:: Task item ::
Copy out, character for character, the lines from the one containing "state(bytes32 _hash) constant" up to and including the one containing "Returns the time".

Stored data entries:
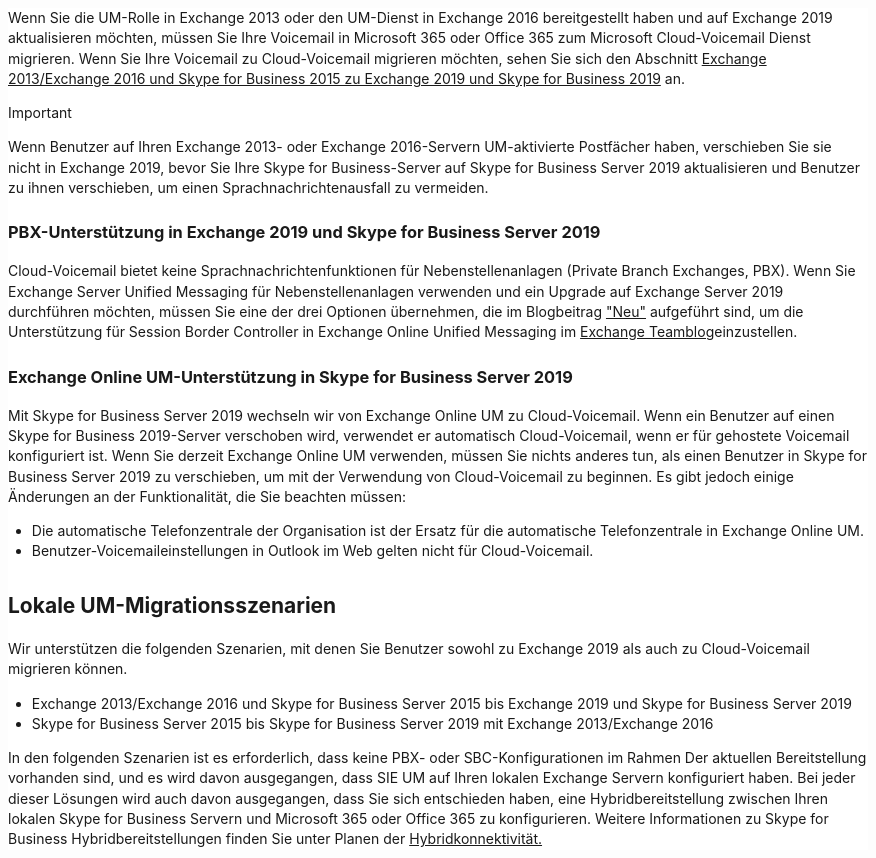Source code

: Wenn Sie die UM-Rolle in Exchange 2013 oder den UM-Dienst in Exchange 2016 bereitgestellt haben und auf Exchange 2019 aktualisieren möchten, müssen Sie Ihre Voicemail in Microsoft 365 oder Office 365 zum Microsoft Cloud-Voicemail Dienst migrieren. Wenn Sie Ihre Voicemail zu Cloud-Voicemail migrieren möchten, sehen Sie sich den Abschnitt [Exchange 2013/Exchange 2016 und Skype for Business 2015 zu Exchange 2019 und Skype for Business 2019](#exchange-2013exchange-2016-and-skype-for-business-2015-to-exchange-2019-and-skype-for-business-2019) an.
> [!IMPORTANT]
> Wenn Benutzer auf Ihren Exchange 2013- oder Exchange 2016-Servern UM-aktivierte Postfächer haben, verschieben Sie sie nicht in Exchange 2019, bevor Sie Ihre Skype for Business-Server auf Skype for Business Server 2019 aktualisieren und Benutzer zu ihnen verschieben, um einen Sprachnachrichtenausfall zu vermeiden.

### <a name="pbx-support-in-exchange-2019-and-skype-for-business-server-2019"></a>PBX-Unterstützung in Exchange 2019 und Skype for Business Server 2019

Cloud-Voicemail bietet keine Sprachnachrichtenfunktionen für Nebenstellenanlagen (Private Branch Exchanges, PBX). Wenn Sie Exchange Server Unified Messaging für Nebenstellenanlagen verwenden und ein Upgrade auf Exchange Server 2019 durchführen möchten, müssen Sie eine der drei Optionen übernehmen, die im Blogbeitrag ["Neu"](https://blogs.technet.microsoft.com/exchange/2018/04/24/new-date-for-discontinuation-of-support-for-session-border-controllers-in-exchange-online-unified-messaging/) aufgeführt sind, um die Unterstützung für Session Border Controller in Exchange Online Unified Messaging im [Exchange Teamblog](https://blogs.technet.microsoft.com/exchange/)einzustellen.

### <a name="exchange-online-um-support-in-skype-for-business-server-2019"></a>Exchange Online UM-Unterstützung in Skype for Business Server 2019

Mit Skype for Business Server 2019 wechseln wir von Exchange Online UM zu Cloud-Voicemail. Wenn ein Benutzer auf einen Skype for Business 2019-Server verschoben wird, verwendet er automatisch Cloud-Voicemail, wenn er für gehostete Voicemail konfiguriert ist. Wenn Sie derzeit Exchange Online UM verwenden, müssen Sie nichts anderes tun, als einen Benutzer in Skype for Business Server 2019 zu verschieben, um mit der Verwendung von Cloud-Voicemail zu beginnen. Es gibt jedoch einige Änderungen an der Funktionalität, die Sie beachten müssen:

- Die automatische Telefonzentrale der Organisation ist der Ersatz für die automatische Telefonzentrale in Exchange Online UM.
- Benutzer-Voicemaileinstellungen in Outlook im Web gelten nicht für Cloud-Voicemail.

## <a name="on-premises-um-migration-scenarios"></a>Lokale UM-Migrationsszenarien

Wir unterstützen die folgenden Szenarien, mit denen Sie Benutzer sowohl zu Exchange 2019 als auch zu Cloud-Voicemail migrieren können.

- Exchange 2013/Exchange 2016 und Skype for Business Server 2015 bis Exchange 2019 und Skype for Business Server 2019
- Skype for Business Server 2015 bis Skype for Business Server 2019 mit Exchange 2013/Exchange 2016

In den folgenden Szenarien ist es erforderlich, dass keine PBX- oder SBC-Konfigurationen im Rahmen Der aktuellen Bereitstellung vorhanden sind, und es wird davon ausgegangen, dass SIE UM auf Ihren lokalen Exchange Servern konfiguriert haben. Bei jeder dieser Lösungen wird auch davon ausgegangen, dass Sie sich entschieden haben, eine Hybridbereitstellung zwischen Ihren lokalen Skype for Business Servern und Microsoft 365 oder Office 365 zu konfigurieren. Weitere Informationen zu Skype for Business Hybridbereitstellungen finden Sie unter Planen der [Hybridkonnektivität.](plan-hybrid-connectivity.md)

---

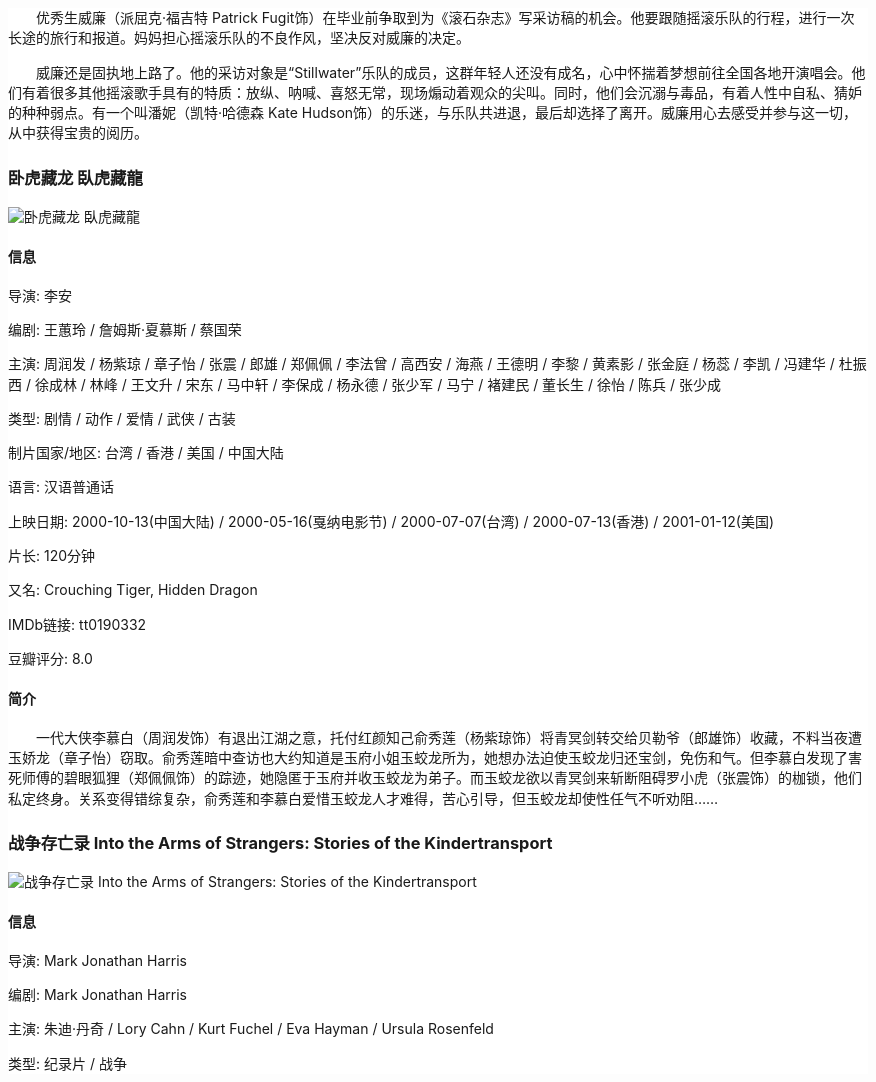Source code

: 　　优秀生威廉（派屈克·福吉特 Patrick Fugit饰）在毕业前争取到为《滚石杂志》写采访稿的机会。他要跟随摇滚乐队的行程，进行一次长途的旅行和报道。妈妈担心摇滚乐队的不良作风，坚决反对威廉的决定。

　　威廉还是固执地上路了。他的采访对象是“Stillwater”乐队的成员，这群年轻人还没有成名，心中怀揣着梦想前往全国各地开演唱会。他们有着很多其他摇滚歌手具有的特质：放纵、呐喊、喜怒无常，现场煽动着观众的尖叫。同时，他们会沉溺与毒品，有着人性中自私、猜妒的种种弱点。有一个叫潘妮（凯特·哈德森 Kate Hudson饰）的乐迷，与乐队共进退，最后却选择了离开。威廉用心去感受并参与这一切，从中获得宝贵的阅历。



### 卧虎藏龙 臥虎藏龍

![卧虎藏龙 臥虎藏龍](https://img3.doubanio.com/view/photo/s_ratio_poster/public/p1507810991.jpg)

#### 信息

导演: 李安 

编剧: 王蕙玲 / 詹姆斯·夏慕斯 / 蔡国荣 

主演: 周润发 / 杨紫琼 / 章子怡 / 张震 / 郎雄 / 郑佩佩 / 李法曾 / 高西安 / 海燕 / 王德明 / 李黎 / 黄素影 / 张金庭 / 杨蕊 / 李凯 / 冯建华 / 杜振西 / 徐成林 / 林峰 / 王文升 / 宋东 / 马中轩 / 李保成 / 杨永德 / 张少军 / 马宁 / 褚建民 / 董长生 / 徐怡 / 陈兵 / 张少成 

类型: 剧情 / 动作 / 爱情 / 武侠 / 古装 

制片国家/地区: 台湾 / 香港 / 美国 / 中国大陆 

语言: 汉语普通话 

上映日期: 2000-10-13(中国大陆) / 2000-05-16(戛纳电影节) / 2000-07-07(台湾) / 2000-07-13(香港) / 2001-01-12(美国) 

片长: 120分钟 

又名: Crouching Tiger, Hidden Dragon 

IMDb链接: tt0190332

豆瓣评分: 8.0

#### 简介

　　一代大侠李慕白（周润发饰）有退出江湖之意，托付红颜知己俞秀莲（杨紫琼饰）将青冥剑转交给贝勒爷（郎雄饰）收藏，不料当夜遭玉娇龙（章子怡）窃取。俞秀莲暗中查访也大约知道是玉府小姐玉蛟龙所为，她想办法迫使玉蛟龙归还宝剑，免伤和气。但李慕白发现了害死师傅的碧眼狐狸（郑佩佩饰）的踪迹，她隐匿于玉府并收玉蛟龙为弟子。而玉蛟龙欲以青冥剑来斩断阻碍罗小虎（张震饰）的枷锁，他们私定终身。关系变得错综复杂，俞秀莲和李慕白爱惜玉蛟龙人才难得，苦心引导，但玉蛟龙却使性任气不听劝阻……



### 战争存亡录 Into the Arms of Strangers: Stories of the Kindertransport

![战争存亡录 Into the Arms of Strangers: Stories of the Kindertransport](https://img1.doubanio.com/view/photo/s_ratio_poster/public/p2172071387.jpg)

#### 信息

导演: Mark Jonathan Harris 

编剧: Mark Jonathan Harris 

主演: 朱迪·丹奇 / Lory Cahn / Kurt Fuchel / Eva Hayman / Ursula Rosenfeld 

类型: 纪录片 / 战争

* * *

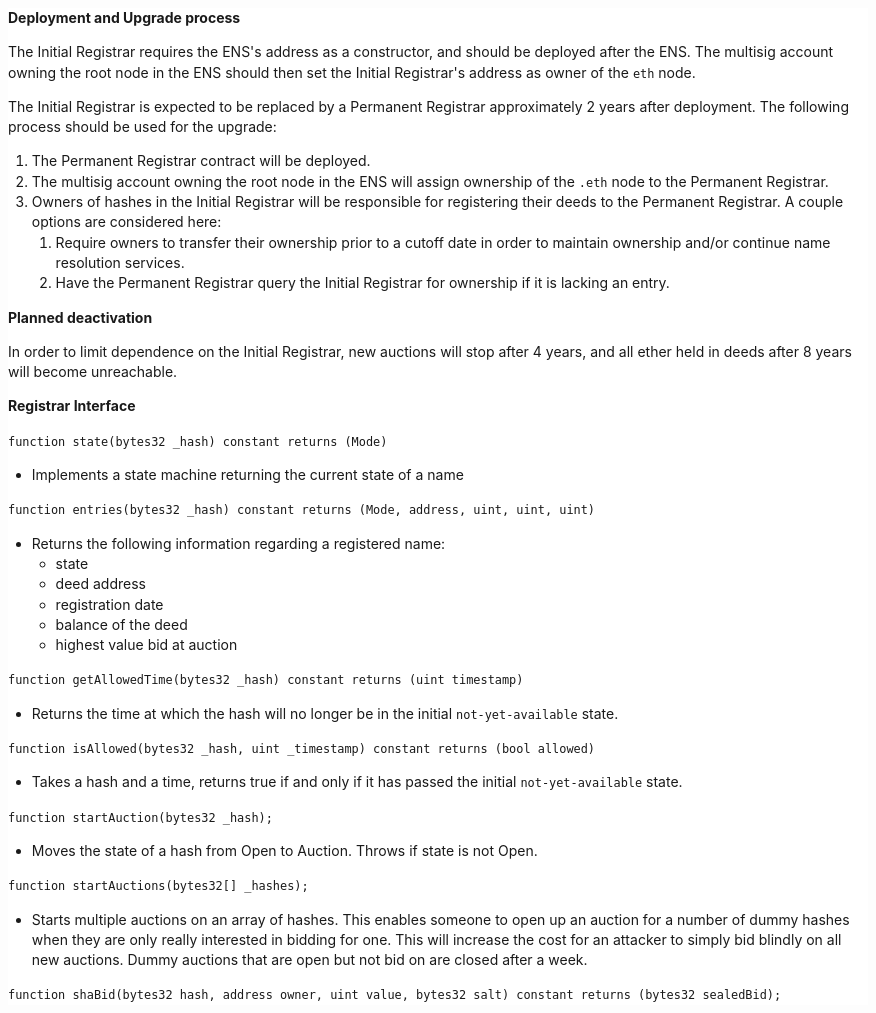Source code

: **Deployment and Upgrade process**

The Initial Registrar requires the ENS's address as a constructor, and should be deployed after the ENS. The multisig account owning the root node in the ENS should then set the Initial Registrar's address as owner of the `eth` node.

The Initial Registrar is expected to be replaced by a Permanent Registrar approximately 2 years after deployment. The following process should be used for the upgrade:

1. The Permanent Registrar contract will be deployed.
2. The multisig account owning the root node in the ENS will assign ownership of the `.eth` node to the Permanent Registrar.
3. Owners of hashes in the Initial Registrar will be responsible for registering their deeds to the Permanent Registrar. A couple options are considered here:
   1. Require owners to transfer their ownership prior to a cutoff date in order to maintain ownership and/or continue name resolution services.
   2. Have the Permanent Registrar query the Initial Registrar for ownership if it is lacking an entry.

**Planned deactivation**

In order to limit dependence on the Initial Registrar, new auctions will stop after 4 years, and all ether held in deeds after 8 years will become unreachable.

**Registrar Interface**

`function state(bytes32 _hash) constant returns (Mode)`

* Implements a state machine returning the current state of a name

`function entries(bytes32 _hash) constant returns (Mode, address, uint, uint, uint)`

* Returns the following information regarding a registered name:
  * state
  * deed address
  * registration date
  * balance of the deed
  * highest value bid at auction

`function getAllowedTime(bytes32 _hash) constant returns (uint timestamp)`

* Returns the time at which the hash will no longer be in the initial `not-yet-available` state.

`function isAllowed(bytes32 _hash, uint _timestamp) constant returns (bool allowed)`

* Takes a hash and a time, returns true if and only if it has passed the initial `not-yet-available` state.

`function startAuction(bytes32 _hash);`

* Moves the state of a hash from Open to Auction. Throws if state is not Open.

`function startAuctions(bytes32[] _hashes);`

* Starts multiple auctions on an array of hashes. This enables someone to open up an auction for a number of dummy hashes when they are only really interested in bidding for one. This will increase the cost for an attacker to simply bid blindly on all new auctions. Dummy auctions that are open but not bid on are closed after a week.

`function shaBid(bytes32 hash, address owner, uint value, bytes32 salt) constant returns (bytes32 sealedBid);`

:: Response ::
`function state(bytes32 _hash) constant returns (Mode)`

* Implements a state machine returning the current state of a name

`function entries(bytes32 _hash) constant returns (Mode, address, uint, uint, uint)`

* Returns the following information regarding a registered name:
  * state
  * deed address
  * registration date
  * balance of the deed
  * highest value bid at auction

`function getAllowedTime(bytes32 _hash) constant returns (uint timestamp)`

* Returns the time at which the hash will no longer be in the initial `not-yet-available` state.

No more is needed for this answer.